Published online by Cambridge University Press: 25 March 2010
Introduction
The cognitive view of childhood anxiety assumes that anxiety is mediated by distorted and maladaptive cognition. Although research examining these cognitive mediational processes in children is limited, the evidence that childhood anxiety is associated with distorted cognition is growing. Cognitive variables thought to be involved in the development and maintenance of anxiety include negative cognition, worrying, causal attributions and biased attention and memory processes. The majority of studies on cognition and childhood anxiety has focused on the valence and content of cognition.
Several reviews of the research literature concluded nearly a decade ago that the understanding of cognitive disturbances in anxious children was limited and only beginning to emerge (Francis, 1988; Kendall & Chansky, 1991). Particularly, three issues were then considered to be in need of increased research attention: the cognitions of clinically anxious children, a comparative analysis of cognitive assessment measures and cognitive coding systems, and the relationship of anxious children's cognitions to adaptive and maladaptive functioning. The past years have witnessed an increase in research attention with respect to these issues.

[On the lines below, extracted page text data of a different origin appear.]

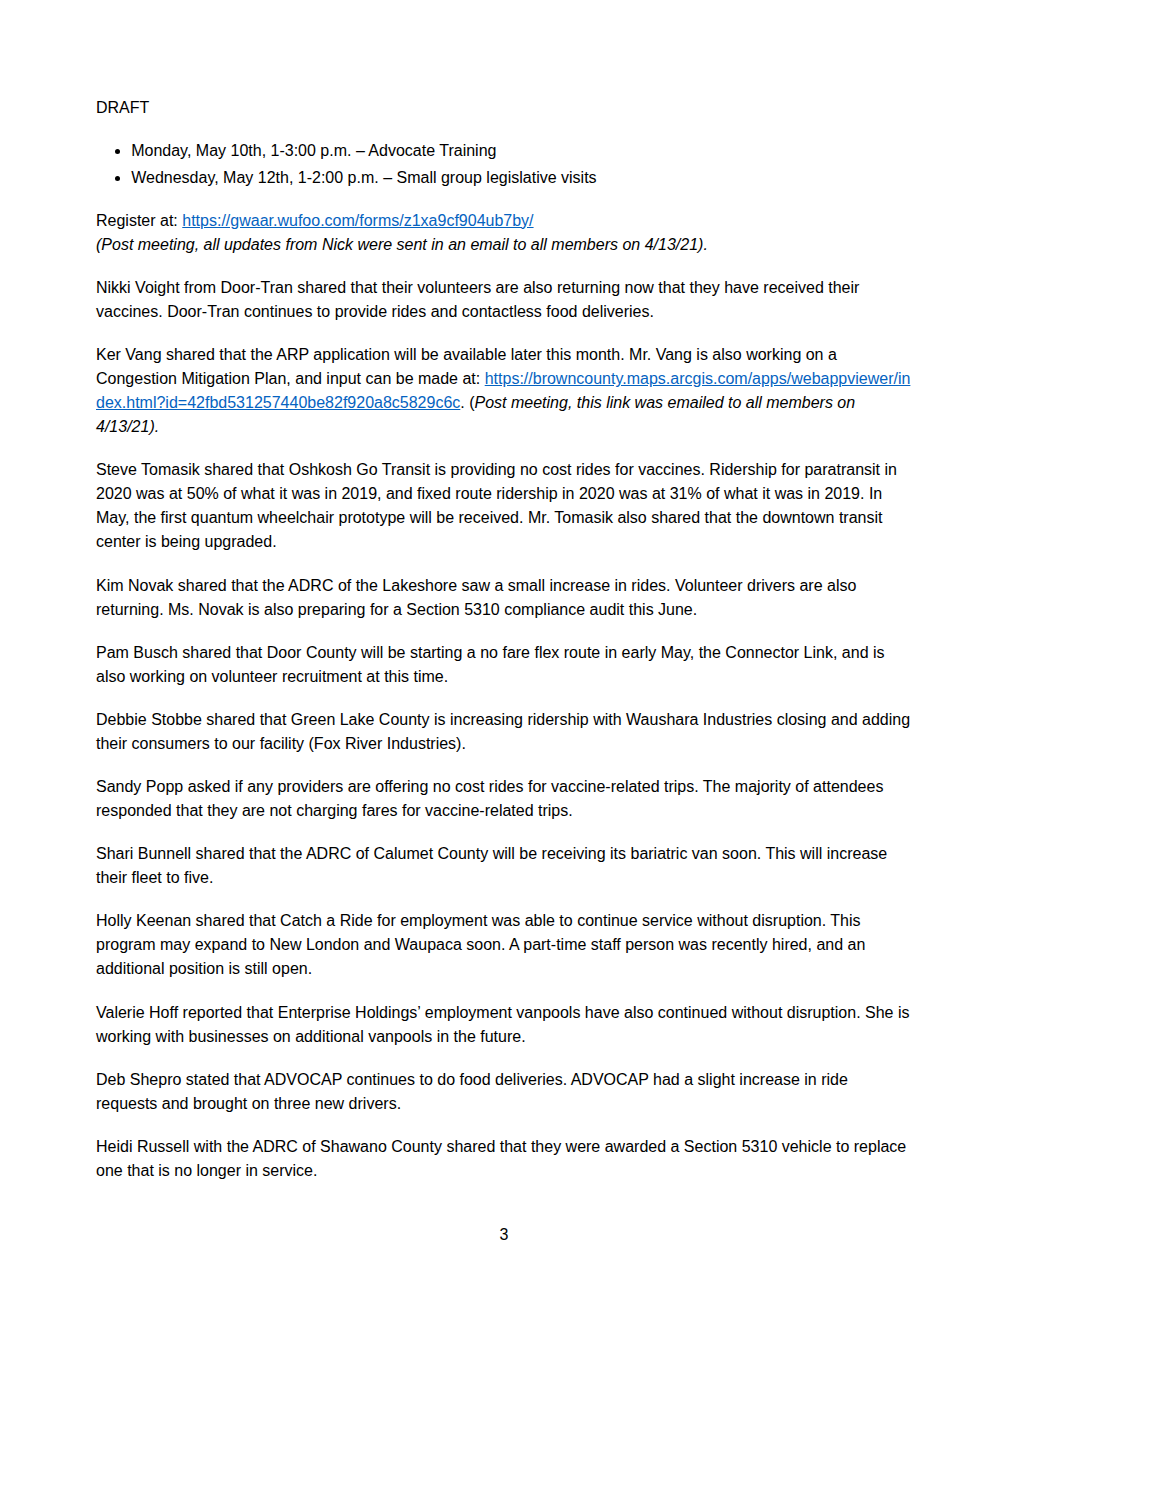DRAFT
Monday, May 10th, 1-3:00 p.m. – Advocate Training
Wednesday, May 12th, 1-2:00 p.m. – Small group legislative visits
Register at: https://gwaar.wufoo.com/forms/z1xa9cf904ub7by/
(Post meeting, all updates from Nick were sent in an email to all members on 4/13/21).
Nikki Voight from Door-Tran shared that their volunteers are also returning now that they have received their vaccines. Door-Tran continues to provide rides and contactless food deliveries.
Ker Vang shared that the ARP application will be available later this month. Mr. Vang is also working on a Congestion Mitigation Plan, and input can be made at: https://browncounty.maps.arcgis.com/apps/webappviewer/index.html?id=42fbd531257440be82f920a8c5829c6c. (Post meeting, this link was emailed to all members on 4/13/21).
Steve Tomasik shared that Oshkosh Go Transit is providing no cost rides for vaccines. Ridership for paratransit in 2020 was at 50% of what it was in 2019, and fixed route ridership in 2020 was at 31% of what it was in 2019. In May, the first quantum wheelchair prototype will be received. Mr. Tomasik also shared that the downtown transit center is being upgraded.
Kim Novak shared that the ADRC of the Lakeshore saw a small increase in rides. Volunteer drivers are also returning. Ms. Novak is also preparing for a Section 5310 compliance audit this June.
Pam Busch shared that Door County will be starting a no fare flex route in early May, the Connector Link, and is also working on volunteer recruitment at this time.
Debbie Stobbe shared that Green Lake County is increasing ridership with Waushara Industries closing and adding their consumers to our facility (Fox River Industries).
Sandy Popp asked if any providers are offering no cost rides for vaccine-related trips. The majority of attendees responded that they are not charging fares for vaccine-related trips.
Shari Bunnell shared that the ADRC of Calumet County will be receiving its bariatric van soon. This will increase their fleet to five.
Holly Keenan shared that Catch a Ride for employment was able to continue service without disruption. This program may expand to New London and Waupaca soon. A part-time staff person was recently hired, and an additional position is still open.
Valerie Hoff reported that Enterprise Holdings’ employment vanpools have also continued without disruption. She is working with businesses on additional vanpools in the future.
Deb Shepro stated that ADVOCAP continues to do food deliveries. ADVOCAP had a slight increase in ride requests and brought on three new drivers.
Heidi Russell with the ADRC of Shawano County shared that they were awarded a Section 5310 vehicle to replace one that is no longer in service.
3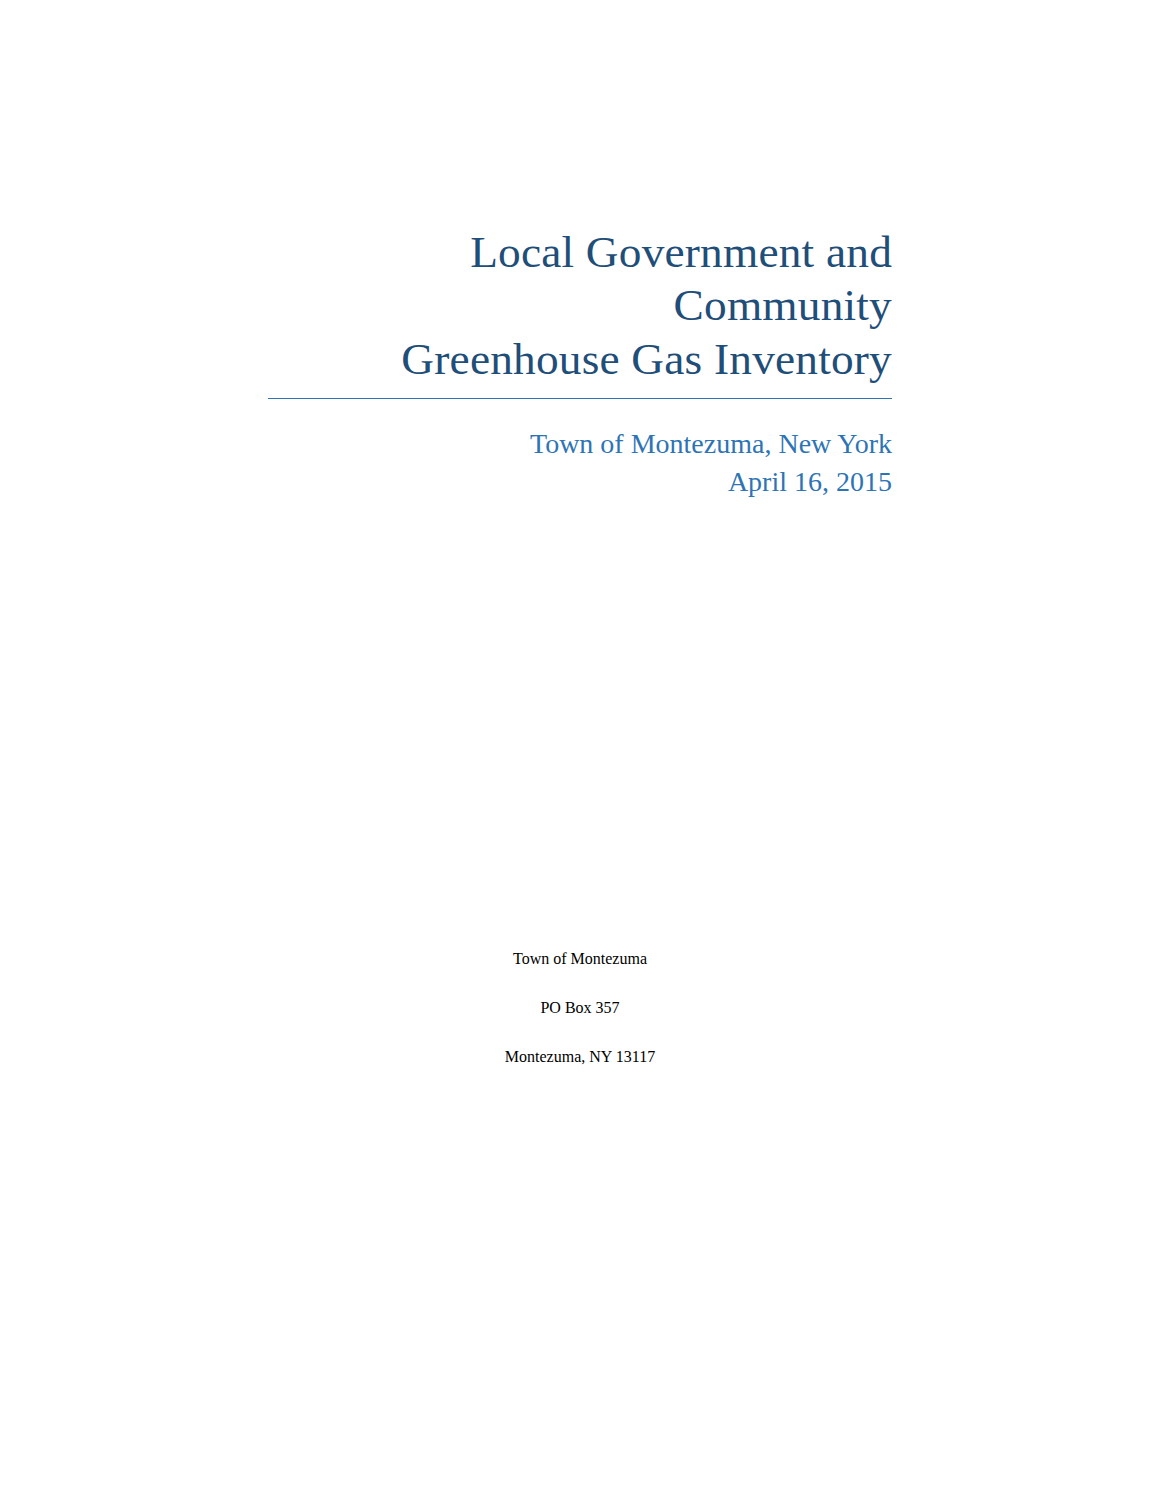Local Government and Community
Greenhouse Gas Inventory
Town of Montezuma, New York
April 16, 2015
Town of Montezuma
PO Box 357
Montezuma, NY 13117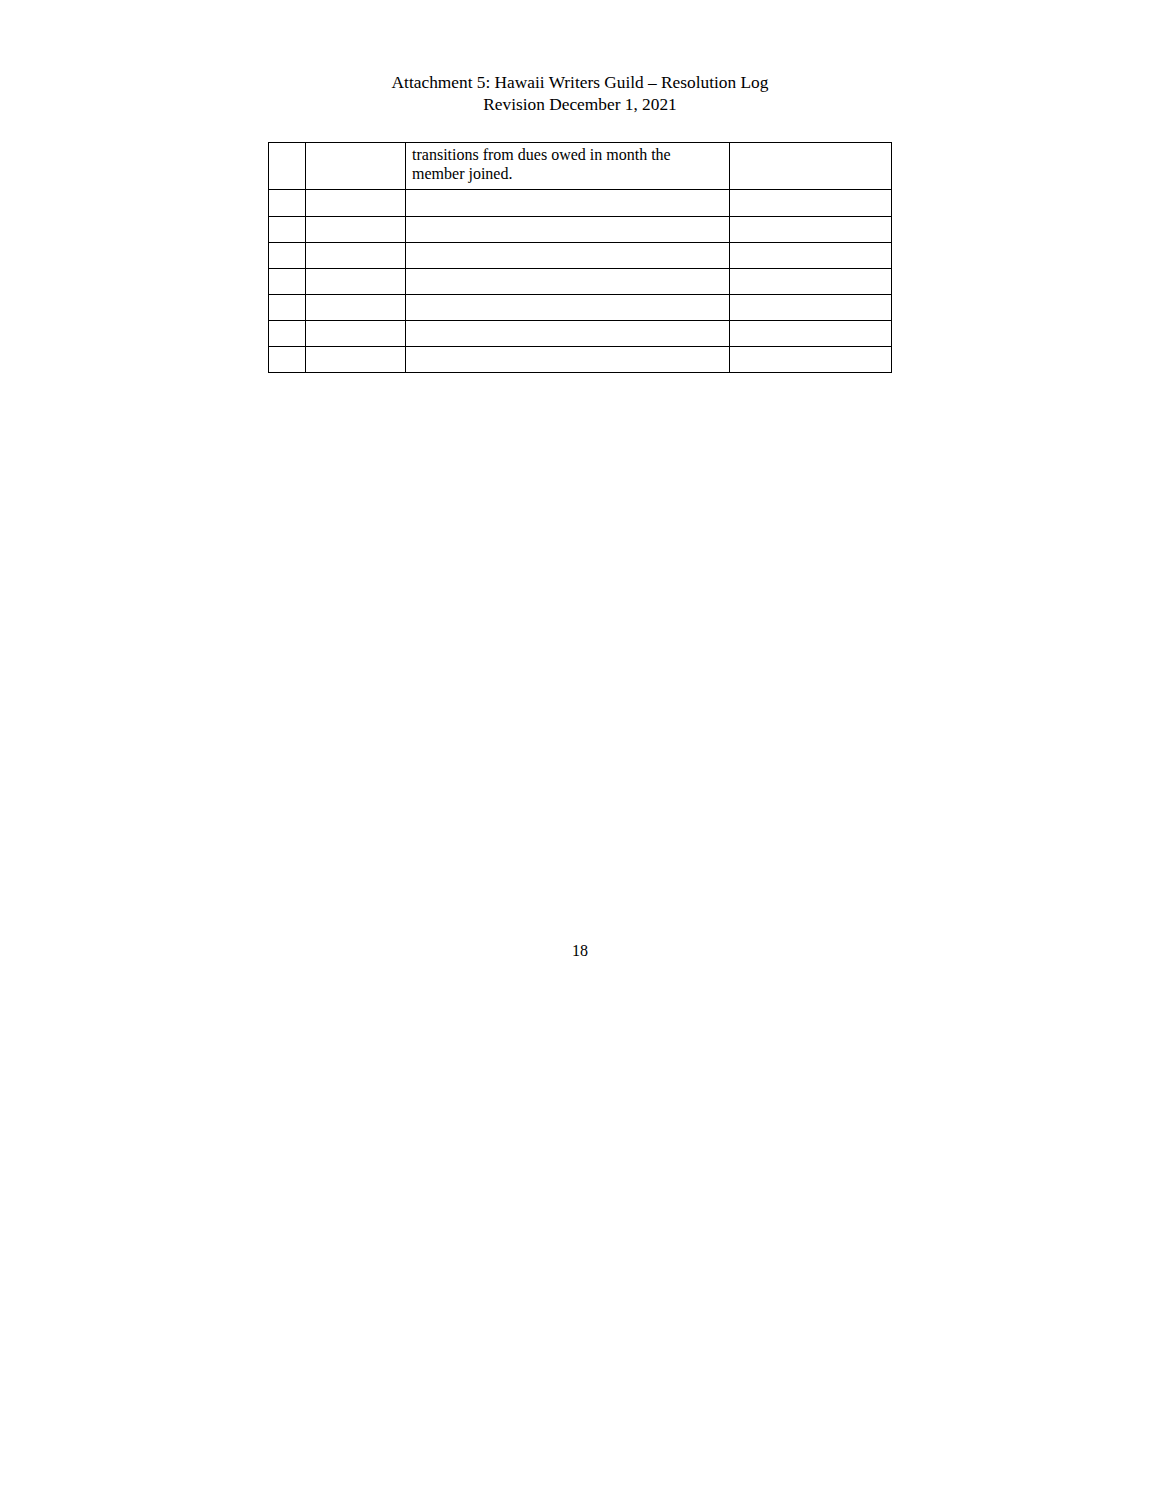Attachment 5: Hawaii Writers Guild – Resolution Log Revision December 1, 2021
| | | transitions from dues owed in month the member joined. | |
18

Although childhood anxiety researchers have begun to document the importance of cognitive factors in understanding and treating childhood anxiety disorders (Kendall, 1994; Vasey & Daleiden, 1996), the level of complexity apparent in adult models (see Mathews & MacLeod, 1994) remains lacking in the child domain. Moreover, much of the existing theorizing is extended from clinical and experimental observations with adults, such as Beck's cognitive theory of anxiety.